Dataset entries
================================
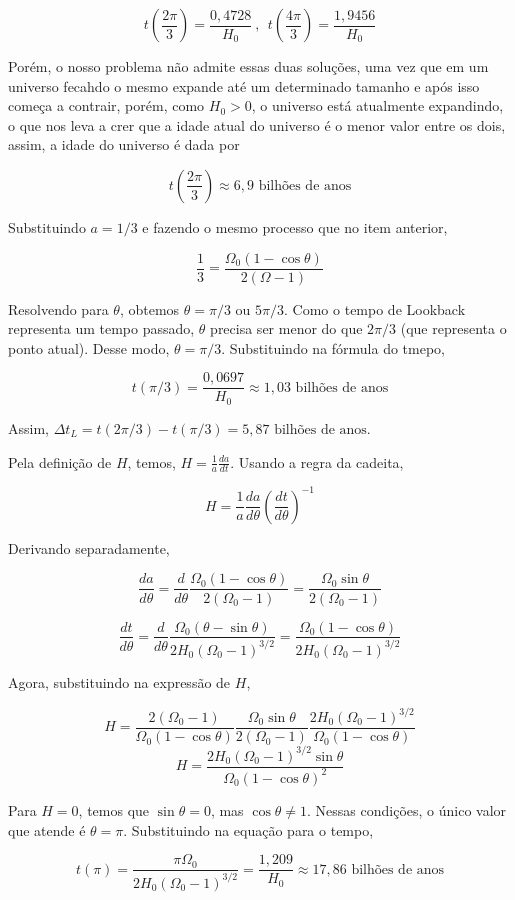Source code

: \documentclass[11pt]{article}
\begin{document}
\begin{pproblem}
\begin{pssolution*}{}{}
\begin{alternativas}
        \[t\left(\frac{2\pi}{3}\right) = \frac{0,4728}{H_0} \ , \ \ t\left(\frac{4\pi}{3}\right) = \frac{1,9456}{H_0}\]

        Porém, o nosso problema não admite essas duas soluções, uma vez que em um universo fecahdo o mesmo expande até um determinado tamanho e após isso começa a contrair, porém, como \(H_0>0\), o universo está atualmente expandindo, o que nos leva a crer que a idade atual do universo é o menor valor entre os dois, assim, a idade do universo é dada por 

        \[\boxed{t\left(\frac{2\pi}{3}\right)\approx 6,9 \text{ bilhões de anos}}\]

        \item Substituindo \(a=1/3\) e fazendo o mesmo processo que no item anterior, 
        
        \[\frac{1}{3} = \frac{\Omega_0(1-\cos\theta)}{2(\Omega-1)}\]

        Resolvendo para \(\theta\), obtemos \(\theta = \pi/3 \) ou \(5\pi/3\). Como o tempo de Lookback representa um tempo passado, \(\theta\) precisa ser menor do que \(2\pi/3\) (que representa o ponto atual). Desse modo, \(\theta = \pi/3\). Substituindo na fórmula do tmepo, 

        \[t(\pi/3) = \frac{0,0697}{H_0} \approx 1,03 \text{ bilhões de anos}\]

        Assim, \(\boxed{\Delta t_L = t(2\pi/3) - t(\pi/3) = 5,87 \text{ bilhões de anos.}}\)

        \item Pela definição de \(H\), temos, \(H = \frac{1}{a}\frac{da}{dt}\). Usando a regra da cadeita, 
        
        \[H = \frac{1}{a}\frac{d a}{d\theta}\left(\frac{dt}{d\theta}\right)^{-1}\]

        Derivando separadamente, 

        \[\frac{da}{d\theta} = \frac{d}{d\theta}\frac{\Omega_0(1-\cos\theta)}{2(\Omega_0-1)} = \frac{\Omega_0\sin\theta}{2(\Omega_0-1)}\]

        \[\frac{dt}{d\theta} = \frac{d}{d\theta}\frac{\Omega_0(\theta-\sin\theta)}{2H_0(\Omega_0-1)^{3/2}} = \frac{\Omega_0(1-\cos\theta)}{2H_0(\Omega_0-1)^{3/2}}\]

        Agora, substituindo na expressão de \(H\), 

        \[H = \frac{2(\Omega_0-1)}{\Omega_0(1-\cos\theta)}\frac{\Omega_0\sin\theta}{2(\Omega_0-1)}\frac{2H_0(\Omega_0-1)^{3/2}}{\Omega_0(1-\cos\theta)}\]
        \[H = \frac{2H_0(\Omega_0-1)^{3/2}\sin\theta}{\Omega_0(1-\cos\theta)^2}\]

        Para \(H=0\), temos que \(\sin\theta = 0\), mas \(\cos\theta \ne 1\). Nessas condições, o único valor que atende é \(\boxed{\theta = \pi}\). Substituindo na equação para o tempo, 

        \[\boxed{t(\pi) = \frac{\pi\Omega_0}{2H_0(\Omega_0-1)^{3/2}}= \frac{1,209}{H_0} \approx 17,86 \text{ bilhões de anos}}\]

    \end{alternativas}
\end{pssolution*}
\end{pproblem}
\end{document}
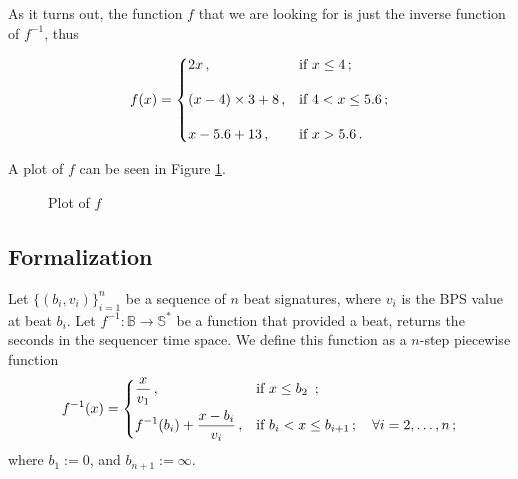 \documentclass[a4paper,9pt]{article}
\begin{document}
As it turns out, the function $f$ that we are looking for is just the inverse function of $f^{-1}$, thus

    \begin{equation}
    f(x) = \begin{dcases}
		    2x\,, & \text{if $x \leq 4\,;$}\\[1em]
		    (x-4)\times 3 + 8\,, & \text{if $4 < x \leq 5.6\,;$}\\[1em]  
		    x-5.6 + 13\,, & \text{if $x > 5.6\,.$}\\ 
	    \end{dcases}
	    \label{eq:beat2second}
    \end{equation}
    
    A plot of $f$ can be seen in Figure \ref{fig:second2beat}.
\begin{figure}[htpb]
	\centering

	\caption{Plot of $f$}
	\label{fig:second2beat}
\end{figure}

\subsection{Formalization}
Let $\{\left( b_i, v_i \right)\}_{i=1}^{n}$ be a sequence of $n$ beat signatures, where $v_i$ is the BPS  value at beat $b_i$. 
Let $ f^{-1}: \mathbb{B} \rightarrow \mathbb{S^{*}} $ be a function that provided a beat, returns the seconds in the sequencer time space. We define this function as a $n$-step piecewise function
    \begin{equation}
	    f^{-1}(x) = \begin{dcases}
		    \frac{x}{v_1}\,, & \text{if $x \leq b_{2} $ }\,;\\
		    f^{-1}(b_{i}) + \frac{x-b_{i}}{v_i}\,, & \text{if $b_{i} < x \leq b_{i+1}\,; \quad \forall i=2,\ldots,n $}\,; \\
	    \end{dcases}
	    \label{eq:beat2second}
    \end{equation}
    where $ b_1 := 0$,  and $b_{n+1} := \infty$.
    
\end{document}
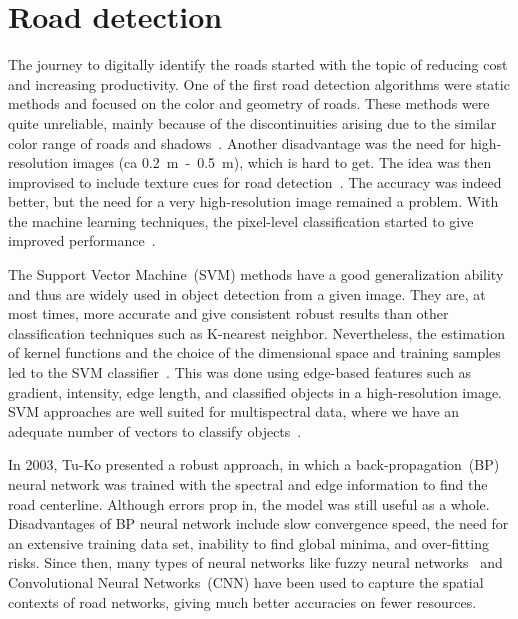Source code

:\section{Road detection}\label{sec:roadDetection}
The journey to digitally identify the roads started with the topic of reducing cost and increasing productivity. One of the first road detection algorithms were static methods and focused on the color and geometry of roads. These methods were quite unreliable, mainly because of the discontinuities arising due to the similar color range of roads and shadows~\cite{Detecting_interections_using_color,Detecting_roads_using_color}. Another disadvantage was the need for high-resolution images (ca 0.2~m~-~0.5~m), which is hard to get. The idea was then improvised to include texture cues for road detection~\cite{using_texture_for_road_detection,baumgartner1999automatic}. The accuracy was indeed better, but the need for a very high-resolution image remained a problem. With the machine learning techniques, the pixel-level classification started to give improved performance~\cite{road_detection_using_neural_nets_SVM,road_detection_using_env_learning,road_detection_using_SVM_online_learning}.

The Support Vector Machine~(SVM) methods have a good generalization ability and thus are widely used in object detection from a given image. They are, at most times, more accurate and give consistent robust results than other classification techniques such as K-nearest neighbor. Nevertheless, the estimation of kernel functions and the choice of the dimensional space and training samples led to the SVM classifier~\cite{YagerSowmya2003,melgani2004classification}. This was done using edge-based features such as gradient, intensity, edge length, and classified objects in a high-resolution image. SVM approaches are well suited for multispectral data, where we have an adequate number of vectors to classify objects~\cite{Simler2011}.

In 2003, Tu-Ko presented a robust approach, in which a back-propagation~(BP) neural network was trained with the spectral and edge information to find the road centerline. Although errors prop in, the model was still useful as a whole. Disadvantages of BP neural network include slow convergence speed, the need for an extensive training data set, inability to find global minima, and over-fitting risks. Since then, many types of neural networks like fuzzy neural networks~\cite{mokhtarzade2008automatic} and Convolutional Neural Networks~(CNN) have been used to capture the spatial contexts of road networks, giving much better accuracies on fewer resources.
================================
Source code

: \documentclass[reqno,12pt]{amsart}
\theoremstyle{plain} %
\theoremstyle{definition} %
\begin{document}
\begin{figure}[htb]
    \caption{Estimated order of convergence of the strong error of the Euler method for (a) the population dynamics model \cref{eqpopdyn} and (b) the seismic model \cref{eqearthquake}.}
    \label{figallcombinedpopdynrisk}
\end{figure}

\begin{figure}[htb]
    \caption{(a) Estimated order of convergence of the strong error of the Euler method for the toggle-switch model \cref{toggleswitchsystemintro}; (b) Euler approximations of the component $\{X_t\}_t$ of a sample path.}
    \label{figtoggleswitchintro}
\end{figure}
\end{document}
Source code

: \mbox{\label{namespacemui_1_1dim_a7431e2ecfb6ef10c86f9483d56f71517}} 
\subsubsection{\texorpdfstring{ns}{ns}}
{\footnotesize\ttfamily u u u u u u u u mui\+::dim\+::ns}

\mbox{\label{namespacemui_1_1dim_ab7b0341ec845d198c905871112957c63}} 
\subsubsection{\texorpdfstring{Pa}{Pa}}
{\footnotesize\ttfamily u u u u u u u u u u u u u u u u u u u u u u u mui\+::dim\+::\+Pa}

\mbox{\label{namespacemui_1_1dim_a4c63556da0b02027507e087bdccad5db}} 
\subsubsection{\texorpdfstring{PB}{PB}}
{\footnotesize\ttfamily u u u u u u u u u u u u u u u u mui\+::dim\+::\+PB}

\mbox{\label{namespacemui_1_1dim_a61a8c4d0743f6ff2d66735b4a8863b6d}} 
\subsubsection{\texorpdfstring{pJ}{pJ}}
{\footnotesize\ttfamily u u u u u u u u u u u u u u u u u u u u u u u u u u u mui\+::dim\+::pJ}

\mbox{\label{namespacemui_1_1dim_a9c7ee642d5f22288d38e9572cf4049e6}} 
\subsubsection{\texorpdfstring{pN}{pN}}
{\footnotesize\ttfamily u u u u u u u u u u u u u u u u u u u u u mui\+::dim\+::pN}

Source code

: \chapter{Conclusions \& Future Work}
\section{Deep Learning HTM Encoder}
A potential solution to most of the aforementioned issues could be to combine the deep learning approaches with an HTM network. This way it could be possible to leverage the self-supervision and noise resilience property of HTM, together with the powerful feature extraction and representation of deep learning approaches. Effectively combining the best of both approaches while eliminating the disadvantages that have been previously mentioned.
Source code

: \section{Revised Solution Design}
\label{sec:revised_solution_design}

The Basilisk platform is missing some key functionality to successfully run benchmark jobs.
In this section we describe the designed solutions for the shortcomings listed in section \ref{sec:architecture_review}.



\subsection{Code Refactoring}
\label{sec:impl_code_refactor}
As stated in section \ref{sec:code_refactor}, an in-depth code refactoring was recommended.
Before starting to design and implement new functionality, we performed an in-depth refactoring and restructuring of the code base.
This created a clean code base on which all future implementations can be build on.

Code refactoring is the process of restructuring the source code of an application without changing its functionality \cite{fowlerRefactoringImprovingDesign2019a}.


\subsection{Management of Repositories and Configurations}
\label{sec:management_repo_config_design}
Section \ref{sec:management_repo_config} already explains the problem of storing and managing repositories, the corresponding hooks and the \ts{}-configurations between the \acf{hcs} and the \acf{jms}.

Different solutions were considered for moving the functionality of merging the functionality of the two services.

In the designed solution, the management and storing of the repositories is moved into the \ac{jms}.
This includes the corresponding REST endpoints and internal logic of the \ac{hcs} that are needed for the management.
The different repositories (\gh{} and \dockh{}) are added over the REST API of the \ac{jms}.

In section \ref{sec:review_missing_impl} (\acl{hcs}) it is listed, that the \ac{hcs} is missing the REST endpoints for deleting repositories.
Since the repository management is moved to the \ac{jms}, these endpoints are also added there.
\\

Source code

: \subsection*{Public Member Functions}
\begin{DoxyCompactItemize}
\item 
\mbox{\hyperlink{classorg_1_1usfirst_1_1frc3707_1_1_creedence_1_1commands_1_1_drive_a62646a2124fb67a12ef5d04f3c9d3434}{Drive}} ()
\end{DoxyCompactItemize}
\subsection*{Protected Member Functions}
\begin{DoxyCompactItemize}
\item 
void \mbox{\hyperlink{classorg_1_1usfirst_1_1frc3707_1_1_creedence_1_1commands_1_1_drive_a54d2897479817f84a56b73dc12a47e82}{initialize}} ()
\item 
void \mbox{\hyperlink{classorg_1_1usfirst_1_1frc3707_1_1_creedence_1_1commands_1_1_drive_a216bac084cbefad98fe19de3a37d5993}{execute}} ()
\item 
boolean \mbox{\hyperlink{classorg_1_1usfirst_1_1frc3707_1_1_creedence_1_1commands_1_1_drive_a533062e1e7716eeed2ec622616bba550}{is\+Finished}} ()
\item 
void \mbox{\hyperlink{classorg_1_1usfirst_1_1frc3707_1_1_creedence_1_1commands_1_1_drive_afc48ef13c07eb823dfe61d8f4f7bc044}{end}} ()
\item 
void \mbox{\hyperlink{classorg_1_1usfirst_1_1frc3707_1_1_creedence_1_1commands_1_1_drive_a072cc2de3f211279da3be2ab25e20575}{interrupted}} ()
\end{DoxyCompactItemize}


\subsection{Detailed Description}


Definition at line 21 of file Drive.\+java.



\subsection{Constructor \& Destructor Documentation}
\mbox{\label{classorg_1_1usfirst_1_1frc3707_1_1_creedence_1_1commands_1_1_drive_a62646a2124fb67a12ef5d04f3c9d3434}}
================================
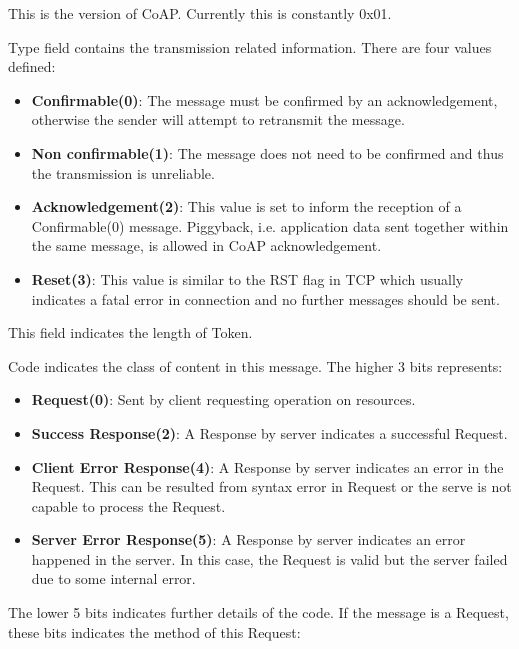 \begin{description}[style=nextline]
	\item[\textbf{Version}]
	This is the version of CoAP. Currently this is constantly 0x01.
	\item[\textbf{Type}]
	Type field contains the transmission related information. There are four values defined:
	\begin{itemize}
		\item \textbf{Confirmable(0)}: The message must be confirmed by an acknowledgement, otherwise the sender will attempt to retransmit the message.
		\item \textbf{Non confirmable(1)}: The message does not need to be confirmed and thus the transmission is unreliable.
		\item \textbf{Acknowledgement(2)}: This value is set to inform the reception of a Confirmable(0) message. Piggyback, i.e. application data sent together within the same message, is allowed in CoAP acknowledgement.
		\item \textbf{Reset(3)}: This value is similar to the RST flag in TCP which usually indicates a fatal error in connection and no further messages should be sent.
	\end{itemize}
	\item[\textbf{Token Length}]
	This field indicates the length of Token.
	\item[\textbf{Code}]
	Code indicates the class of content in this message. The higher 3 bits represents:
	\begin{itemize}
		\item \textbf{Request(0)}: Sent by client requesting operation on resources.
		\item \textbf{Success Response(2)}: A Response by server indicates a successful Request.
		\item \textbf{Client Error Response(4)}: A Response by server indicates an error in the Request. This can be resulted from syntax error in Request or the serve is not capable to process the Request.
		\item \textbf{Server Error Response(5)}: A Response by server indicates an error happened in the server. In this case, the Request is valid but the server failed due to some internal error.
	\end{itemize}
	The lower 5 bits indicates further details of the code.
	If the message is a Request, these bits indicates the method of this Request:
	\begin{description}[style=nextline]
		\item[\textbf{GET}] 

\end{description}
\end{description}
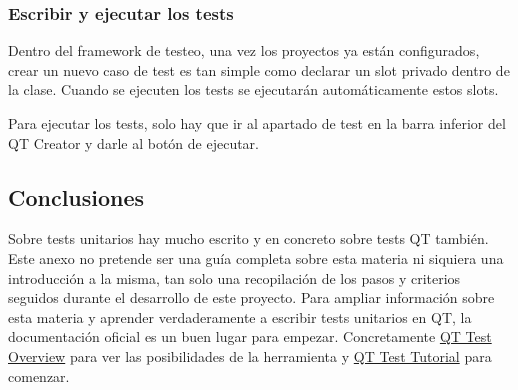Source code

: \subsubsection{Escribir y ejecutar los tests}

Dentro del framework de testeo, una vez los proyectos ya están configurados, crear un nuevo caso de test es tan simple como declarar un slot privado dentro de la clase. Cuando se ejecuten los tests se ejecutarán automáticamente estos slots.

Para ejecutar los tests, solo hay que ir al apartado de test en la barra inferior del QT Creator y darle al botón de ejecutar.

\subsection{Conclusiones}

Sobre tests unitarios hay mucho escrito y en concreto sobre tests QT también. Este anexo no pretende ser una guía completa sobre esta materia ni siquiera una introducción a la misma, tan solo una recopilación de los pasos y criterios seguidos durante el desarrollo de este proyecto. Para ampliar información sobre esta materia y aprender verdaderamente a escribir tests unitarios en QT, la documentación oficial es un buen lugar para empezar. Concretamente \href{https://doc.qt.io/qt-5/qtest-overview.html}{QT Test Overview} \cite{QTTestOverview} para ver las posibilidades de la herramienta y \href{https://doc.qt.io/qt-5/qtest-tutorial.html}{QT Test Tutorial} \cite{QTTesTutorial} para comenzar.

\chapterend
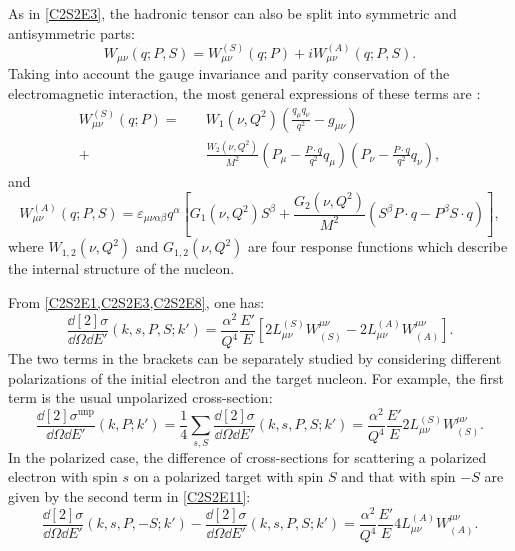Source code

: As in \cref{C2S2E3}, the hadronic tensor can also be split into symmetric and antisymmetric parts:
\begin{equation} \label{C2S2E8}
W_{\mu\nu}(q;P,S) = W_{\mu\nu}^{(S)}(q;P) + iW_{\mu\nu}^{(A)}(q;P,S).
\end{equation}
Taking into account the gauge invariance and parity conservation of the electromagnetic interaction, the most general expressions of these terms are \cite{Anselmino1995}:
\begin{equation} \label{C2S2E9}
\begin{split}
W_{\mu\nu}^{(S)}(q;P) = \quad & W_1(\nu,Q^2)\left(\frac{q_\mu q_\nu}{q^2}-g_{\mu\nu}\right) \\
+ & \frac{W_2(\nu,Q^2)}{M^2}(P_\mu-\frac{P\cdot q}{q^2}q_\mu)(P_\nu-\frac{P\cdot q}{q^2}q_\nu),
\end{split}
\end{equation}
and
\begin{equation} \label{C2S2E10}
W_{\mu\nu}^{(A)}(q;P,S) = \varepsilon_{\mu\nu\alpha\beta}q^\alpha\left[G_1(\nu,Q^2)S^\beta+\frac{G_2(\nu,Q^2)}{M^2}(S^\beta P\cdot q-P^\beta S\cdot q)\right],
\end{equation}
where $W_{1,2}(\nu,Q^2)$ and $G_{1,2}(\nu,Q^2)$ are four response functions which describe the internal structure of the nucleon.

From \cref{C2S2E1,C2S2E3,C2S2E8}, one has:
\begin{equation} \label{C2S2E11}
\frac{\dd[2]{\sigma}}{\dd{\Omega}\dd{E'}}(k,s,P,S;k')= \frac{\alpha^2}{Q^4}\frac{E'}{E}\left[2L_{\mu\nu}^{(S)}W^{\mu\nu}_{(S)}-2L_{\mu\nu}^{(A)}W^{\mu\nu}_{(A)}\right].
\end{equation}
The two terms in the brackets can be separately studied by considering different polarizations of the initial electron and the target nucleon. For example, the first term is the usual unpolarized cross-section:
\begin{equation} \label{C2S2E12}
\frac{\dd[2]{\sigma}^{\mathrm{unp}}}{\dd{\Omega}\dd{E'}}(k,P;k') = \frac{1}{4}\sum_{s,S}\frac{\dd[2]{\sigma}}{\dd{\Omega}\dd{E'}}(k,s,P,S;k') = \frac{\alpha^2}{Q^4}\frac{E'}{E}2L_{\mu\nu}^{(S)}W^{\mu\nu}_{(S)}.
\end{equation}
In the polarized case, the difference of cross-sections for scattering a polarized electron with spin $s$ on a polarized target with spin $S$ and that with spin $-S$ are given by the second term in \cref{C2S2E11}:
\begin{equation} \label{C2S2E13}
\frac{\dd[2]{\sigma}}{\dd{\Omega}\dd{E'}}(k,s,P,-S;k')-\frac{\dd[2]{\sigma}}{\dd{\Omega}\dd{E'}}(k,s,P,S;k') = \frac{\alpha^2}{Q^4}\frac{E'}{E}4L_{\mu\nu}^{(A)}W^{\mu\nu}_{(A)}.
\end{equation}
================================
▸ **Exercise goal**
A single figure is required: how many lines above contain the word "application".

▸ **Exercise response**
2